- _TEXT UNDER STUDY_
··········

Tom Tykwer

Rachel Hurd-Wood as the vision of olfactory bliss in Perfume (2006)

Rachel Hurd-Wood as the vision of olfactory bliss in Perfume (2006)

  • Born: 1965
  • Rank: 77
  • Score: 526.20
  • Feature Films: 7
  • Best: The Princess and the Warrior
  • Worst: Winter Sleepers

Films (in rank order):

  1. The Princess and the Warrior – 2000
  2. Run Lola Run – 1998
  3. Heaven – 2002
  4. Perfume: The Story of a Murderer – 2006
  5. Winter Sleepers – 1997

(have not been able to see Deadly Maria and have not yet seen The International)

Tom Tykwer burst on to the international scene with a bang when Run Lola Run was released. Never mind that he had already released two feature length films (Winter Sleepers may be the weakest of his films, but it is still a ***.5 film). When The Princess and the Warrior, which re-united him with Lola star Franka Potente, came out, he became one of the most talked about directors around. And then for some reason people stopped talking about him. He made Heaven, from a Kieslowski script, then took four years to make Perfume, the novel that everyone said could never be filmed. Perfume barely got noticed in the states and in spite of brilliant costumes, makeup and art direction didn’t get a single Oscar nomination. He followed that with one of the best stories in the ensemble Paris Je T’Aime and then earlier this year released The International.

Perfume: The Story of a Murderer – #19 film of 2006

I have seen this film twice now, once when it was first released on video and again a few months ago after reading the novel, and I found it just as interesting and disturbing each time. I could understand even before I read the novel how hard it would be to make a movie so based on the sense of smell. But after reading the novel, I saw that the key to making this a great film was two things.

The first thing was the direction. It’s clear from the start that Tykwer has a vision for how the film should move and how the characters should react to each other to make us feel like the sense of smell is coming alive even though we can’t smell a thing. He paces the film properly, moves us closer when he should, draws back when he must, makes us feel the sense of smell moving over great distances.

··········

- _DATASET CONTENT_
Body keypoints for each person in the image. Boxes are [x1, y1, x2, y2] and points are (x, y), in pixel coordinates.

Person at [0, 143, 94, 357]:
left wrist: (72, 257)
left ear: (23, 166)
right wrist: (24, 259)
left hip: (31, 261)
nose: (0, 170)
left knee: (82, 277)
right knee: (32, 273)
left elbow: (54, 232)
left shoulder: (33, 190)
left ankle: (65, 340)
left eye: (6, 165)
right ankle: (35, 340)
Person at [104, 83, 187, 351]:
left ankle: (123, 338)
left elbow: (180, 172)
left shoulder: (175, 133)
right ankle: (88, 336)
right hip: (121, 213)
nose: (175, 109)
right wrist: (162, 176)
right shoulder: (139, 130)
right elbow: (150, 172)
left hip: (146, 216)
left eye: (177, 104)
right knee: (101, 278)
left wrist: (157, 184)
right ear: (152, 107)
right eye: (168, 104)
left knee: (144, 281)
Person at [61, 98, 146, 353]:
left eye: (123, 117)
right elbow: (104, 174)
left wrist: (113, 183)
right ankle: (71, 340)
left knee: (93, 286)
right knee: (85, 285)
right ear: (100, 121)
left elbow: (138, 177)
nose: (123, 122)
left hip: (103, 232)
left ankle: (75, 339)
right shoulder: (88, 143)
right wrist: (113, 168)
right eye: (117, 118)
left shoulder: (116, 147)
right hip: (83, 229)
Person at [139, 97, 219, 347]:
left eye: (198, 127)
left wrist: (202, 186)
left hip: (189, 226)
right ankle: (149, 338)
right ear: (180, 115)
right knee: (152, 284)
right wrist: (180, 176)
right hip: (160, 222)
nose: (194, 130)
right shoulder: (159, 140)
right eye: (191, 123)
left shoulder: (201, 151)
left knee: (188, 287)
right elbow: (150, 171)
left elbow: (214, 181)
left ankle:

··········

Reproduce word for word everything in the Tom Tykwer piece from "The first thing" down to "over great distances.". The listing has no connection to the Tom Tykwer piece.

- _EXPECTED ANSWER_
The first thing was the direction. It’s clear from the start that Tykwer has a vision for how the film should move and how the characters should react to each other to make us feel like the sense of smell is coming alive even though we can’t smell a thing. He paces the film properly, moves us closer when he should, draws back when he must, makes us feel the sense of smell moving over great distances.